TASKS AND EXERCISES:
1. In the Vault issue thread, which usernames appear on the lines marked as comments?
2. According to the Vault issue thread, which Vault version includes basic Autopilot support that removes stale nodes?
──────── SUPPLIED TEXT
Describe the solution you'd like Have something like Consul where if a node is unresponsive for couple of trials, it should be taken out of the cluster. I believe the flag in Consul is leave_on_terminate = true. That way I dont have to upgrade one node at a time, I can bring up a new set of 5 nodes and kill the old 5 nodes and I'm done :)

Describe alternatives you've considered I'm thinking of a writing a cron job that will ping the nodes in the cluster and remove them if they are not responsive. Cron jobs at least in Linux run at most every minute and so many things can happen in the raft cluster in a minute. I have to also think about how to pass the auth token to the vault nodes securely so that they can run vault operator raft remove-peer command. Not ideal!

swayne275 commented 3 years ago

Hey, thanks! We're working on bringing some of these features to Vault.

ncabatoff commented 3 years ago

Vault 1.7 includes basic Autopilot support which includes removal of stale nodes.

fancybear-dev commented 1 year ago

Fyi; this is not an autopilot error. We had this exact same issue upgrading using the rMIG (with gcpkms + raft + tls autojoin) with as recent as Vault 1.12.0. The root cause seems to be related to the total amount of nodes in your cluster.

What doesn't work;

current 3 nodes -> new version with MIG -> add 3 new version nodes -> 6 total nodes (3 old version, 3 new) -> delete 3 old nodes -> issue as described here.

What works;

current 5 nodes -> new version with MIG -> add 3 new version nodes -> 8 total nodes (5 old version, 3 new) -> delete 3 old nodes -> repeat until all 5 nodes are new version

We suspect it has to do with this;

In the situation that does not work, we scale to an amount of nodes - that does not allow you to scale back to the original node count.

Hashicorp seems to want you to just buy enterprise, which has upgrading functionality built-in - hence documentation is lacking for the open-source version for doing upgrading in an automated way in production. Their current documentation is just; do it manually (https://developer.hashicorp.com/vault/docs/upgrading#ha-installations).
────────────────
──────── DATASET EXTRACT
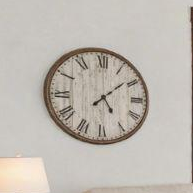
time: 5:08
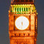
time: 5:31
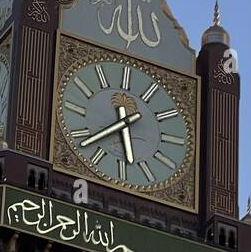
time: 5:37
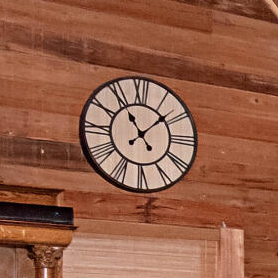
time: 11:08
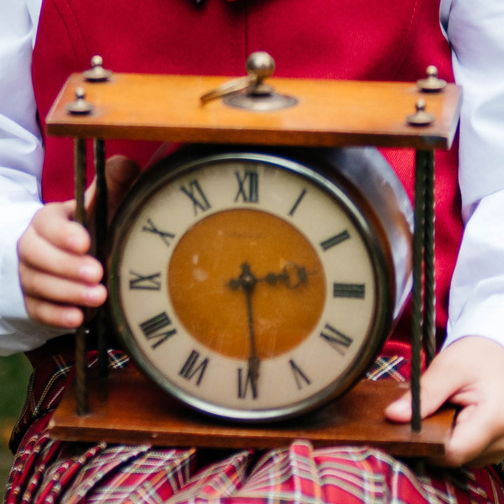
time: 2:29
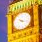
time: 4:17
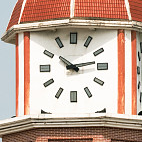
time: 10:13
────────────────
ANSWERS:
1. swayne275, ncabatoff, fancybear-dev

2. Vault 1.7